Prompt: Write the data below out again, exactly as each line reads.

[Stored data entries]
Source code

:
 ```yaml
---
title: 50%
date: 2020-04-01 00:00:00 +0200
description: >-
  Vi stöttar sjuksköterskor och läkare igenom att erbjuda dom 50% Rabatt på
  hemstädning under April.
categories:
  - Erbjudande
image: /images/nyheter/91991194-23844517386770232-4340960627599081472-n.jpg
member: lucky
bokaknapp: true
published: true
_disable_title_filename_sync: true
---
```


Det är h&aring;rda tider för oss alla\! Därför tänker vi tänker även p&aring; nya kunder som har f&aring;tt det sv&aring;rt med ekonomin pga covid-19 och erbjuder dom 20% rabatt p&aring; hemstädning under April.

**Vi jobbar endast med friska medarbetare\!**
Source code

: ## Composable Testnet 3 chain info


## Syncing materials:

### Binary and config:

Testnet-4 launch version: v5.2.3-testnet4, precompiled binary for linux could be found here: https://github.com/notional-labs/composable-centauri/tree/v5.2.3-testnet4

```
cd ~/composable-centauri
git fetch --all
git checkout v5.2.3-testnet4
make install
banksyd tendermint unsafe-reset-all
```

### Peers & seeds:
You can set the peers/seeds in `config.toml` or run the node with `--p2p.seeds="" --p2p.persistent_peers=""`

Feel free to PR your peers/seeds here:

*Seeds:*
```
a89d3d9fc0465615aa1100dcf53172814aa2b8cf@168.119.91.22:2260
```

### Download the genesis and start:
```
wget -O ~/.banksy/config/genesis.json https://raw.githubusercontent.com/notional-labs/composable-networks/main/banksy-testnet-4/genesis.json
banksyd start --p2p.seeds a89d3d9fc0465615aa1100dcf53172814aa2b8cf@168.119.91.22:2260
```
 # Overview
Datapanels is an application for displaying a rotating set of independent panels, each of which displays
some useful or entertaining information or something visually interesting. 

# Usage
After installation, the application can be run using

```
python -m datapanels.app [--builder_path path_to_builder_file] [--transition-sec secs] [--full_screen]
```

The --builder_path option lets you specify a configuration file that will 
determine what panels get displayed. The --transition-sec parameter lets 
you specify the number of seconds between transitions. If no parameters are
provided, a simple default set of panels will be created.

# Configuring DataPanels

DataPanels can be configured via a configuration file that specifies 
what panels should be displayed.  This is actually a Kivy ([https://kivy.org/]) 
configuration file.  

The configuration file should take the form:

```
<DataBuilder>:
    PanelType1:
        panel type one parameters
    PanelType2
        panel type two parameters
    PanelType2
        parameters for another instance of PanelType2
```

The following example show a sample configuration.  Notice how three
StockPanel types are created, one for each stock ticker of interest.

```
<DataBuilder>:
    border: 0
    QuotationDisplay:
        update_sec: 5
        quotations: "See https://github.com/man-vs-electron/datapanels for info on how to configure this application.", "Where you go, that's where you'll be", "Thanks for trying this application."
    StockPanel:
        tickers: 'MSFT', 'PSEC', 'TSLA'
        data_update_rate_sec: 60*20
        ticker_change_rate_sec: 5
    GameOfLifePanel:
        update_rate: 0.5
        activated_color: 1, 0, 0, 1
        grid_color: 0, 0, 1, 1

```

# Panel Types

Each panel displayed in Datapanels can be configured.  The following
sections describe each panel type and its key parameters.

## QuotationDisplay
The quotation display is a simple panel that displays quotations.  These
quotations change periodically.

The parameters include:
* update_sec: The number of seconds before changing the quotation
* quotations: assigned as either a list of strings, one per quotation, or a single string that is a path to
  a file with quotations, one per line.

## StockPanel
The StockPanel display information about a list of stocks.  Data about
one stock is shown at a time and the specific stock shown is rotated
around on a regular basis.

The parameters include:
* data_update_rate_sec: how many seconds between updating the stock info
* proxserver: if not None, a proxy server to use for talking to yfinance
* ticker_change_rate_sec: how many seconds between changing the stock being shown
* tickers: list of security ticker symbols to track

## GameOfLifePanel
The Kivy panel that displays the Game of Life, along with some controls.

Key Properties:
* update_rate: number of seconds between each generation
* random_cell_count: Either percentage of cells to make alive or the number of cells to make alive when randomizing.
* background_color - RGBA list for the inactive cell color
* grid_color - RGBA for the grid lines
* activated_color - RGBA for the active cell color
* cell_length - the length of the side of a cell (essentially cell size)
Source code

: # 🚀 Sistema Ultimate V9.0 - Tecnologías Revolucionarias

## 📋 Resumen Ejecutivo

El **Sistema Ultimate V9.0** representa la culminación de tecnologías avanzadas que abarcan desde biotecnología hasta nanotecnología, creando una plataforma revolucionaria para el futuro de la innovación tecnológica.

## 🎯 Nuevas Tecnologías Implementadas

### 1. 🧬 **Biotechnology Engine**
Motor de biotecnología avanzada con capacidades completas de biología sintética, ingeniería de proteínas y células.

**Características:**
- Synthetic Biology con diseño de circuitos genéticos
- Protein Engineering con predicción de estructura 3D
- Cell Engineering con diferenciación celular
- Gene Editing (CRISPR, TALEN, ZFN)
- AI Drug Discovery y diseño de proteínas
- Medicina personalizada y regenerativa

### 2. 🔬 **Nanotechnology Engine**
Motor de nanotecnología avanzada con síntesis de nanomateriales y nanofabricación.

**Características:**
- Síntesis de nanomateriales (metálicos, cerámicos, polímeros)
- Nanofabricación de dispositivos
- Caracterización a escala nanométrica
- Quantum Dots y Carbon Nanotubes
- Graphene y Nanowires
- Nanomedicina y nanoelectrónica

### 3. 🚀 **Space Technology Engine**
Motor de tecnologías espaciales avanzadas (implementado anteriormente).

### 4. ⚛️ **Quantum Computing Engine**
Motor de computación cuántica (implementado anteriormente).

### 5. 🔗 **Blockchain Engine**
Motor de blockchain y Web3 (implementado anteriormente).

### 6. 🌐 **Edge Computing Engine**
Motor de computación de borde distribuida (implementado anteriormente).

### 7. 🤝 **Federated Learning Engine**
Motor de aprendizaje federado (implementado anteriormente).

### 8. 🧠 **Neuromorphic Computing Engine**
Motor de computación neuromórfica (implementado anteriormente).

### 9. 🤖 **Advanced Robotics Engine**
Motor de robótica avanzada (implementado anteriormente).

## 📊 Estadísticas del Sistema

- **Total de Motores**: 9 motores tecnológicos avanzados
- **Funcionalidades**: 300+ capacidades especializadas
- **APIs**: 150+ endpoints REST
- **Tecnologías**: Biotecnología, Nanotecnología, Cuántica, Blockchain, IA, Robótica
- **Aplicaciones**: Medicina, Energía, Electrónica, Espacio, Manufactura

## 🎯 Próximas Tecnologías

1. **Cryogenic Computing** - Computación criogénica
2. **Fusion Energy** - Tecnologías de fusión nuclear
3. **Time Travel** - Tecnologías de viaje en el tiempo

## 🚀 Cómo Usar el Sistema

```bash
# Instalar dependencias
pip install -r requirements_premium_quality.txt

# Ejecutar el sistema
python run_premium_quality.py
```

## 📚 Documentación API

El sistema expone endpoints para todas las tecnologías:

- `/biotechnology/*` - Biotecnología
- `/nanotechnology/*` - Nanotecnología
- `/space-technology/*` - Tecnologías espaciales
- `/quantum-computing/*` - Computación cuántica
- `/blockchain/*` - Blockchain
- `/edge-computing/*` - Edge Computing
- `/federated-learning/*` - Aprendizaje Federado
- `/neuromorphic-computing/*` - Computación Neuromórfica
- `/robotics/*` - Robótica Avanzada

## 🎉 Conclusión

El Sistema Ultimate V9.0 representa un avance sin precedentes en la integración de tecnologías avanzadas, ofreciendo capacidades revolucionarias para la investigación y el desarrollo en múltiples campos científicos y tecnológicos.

Solution to the exercise:
Source code

:
 ```yaml
---
title: 50%
date: 2020-04-01 00:00:00 +0200
description: >-
  Vi stöttar sjuksköterskor och läkare igenom att erbjuda dom 50% Rabatt på
  hemstädning under April.
categories:
  - Erbjudande
image: /images/nyheter/91991194-23844517386770232-4340960627599081472-n.jpg
member: lucky
bokaknapp: true
published: true
_disable_title_filename_sync: true
---
```


Det är h&aring;rda tider för oss alla\! Därför tänker vi tänker även p&aring; nya kunder som har f&aring;tt det sv&aring;rt med ekonomin pga covid-19 och erbjuder dom 20% rabatt p&aring; hemstädning under April.

**Vi jobbar endast med friska medarbetare\!**
Source code

: ## Composable Testnet 3 chain info


## Syncing materials:

### Binary and config:

Testnet-4 launch version: v5.2.3-testnet4, precompiled binary for linux could be found here: https://github.com/notional-labs/composable-centauri/tree/v5.2.3-testnet4

```
cd ~/composable-centauri
git fetch --all
git checkout v5.2.3-testnet4
make install
banksyd tendermint unsafe-reset-all
```

### Peers & seeds:
You can set the peers/seeds in `config.toml` or run the node with `--p2p.seeds="" --p2p.persistent_peers=""`

Feel free to PR your peers/seeds here:

*Seeds:*
```
a89d3d9fc0465615aa1100dcf53172814aa2b8cf@168.119.91.22:2260
```

### Download the genesis and start:
```
wget -O ~/.banksy/config/genesis.json https://raw.githubusercontent.com/notional-labs/composable-networks/main/banksy-testnet-4/genesis.json
banksyd start --p2p.seeds a89d3d9fc0465615aa1100dcf53172814aa2b8cf@168.119.91.22:2260
```
 # Overview
Datapanels is an application for displaying a rotating set of independent panels, each of which displays
some useful or entertaining information or something visually interesting. 

# Usage
After installation, the application can be run using

```
python -m datapanels.app [--builder_path path_to_builder_file] [--transition-sec secs] [--full_screen]
```

The --builder_path option lets you specify a configuration file that will 
determine what panels get displayed. The --transition-sec parameter lets 
you specify the number of seconds between transitions. If no parameters are
provided, a simple default set of panels will be created.

# Configuring DataPanels

DataPanels can be configured via a configuration file that specifies 
what panels should be displayed.  This is actually a Kivy ([https://kivy.org/]) 
configuration file.  

The configuration file should take the form:

```
<DataBuilder>:
    PanelType1:
        panel type one parameters
    PanelType2
        panel type two parameters
    PanelType2
        parameters for another instance of PanelType2
```

The following example show a sample configuration.  Notice how three
StockPanel types are created, one for each stock ticker of interest.

```
<DataBuilder>:
    border: 0
    QuotationDisplay:
        update_sec: 5
        quotations: "See https://github.com/man-vs-electron/datapanels for info on how to configure this application.", "Where you go, that's where you'll be", "Thanks for trying this application."
    StockPanel:
        tickers: 'MSFT', 'PSEC', 'TSLA'
        data_update_rate_sec: 60*20
        ticker_change_rate_sec: 5
    GameOfLifePanel:
        update_rate: 0.5
        activated_color: 1, 0, 0, 1
        grid_color: 0, 0, 1, 1

```

# Panel Types

Each panel displayed in Datapanels can be configured.  The following
sections describe each panel type and its key parameters.

## QuotationDisplay
The quotation display is a simple panel that displays quotations.  These
quotations change periodically.

The parameters include:
* update_sec: The number of seconds before changing the quotation
* quotations: assigned as either a list of strings, one per quotation, or a single string that is a path to
  a file with quotations, one per line.

## StockPanel
The StockPanel display information about a list of stocks.  Data about
one stock is shown at a time and the specific stock shown is rotated
around on a regular basis.

The parameters include:
* data_update_rate_sec: how many seconds between updating the stock info
* proxserver: if not None, a proxy server to use for talking to yfinance
* ticker_change_rate_sec: how many seconds between changing the stock being shown
* tickers: list of security ticker symbols to track

## GameOfLifePanel
The Kivy panel that displays the Game of Life, along with some controls.

Key Properties:
* update_rate: number of seconds between each generation
* random_cell_count: Either percentage of cells to make alive or the number of cells to make alive when randomizing.
* background_color - RGBA list for the inactive cell color
* grid_color - RGBA for the grid lines
* activated_color - RGBA for the active cell color
* cell_length - the length of the side of a cell (essentially cell size)
Source code

: # 🚀 Sistema Ultimate V9.0 - Tecnologías Revolucionarias

## 📋 Resumen Ejecutivo

El **Sistema Ultimate V9.0** representa la culminación de tecnologías avanzadas que abarcan desde biotecnología hasta nanotecnología, creando una plataforma revolucionaria para el futuro de la innovación tecnológica.

## 🎯 Nuevas Tecnologías Implementadas

### 1. 🧬 **Biotechnology Engine**
Motor de biotecnología avanzada con capacidades completas de biología sintética, ingeniería de proteínas y células.

**Características:**
- Synthetic Biology con diseño de circuitos genéticos
- Protein Engineering con predicción de estructura 3D
- Cell Engineering con diferenciación celular
- Gene Editing (CRISPR, TALEN, ZFN)
- AI Drug Discovery y diseño de proteínas
- Medicina personalizada y regenerativa

### 2. 🔬 **Nanotechnology Engine**
Motor de nanotecnología avanzada con síntesis de nanomateriales y nanofabricación.

**Características:**
- Síntesis de nanomateriales (metálicos, cerámicos, polímeros)
- Nanofabricación de dispositivos
- Caracterización a escala nanométrica
- Quantum Dots y Carbon Nanotubes
- Graphene y Nanowires
- Nanomedicina y nanoelectrónica

### 3. 🚀 **Space Technology Engine**
Motor de tecnologías espaciales avanzadas (implementado anteriormente).

### 4. ⚛️ **Quantum Computing Engine**
Motor de computación cuántica (implementado anteriormente).

### 5. 🔗 **Blockchain Engine**
Motor de blockchain y Web3 (implementado anteriormente).

### 6. 🌐 **Edge Computing Engine**
Motor de computación de borde distribuida (implementado anteriormente).

### 7. 🤝 **Federated Learning Engine**
Motor de aprendizaje federado (implementado anteriormente).

### 8. 🧠 **Neuromorphic Computing Engine**
Motor de computación neuromórfica (implementado anteriormente).

### 9. 🤖 **Advanced Robotics Engine**
Motor de robótica avanzada (implementado anteriormente).

## 📊 Estadísticas del Sistema

- **Total de Motores**: 9 motores tecnológicos avanzados
- **Funcionalidades**: 300+ capacidades especializadas
- **APIs**: 150+ endpoints REST
- **Tecnologías**: Biotecnología, Nanotecnología, Cuántica, Blockchain, IA, Robótica
- **Aplicaciones**: Medicina, Energía, Electrónica, Espacio, Manufactura

## 🎯 Próximas Tecnologías

1. **Cryogenic Computing** - Computación criogénica
2. **Fusion Energy** - Tecnologías de fusión nuclear
3. **Time Travel** - Tecnologías de viaje en el tiempo

## 🚀 Cómo Usar el Sistema

```bash
# Instalar dependencias
pip install -r requirements_premium_quality.txt

# Ejecutar el sistema
python run_premium_quality.py
```

## 📚 Documentación API

El sistema expone endpoints para todas las tecnologías:

- `/biotechnology/*` - Biotecnología
- `/nanotechnology/*` - Nanotecnología
- `/space-technology/*` - Tecnologías espaciales
- `/quantum-computing/*` - Computación cuántica
- `/blockchain/*` - Blockchain
- `/edge-computing/*` - Edge Computing
- `/federated-learning/*` - Aprendizaje Federado
- `/neuromorphic-computing/*` - Computación Neuromórfica
- `/robotics/*` - Robótica Avanzada

## 🎉 Conclusión

El Sistema Ultimate V9.0 representa un avance sin precedentes en la integración de tecnologías avanzadas, ofreciendo capacidades revolucionarias para la investigación y el desarrollo en múltiples campos científicos y tecnológicos.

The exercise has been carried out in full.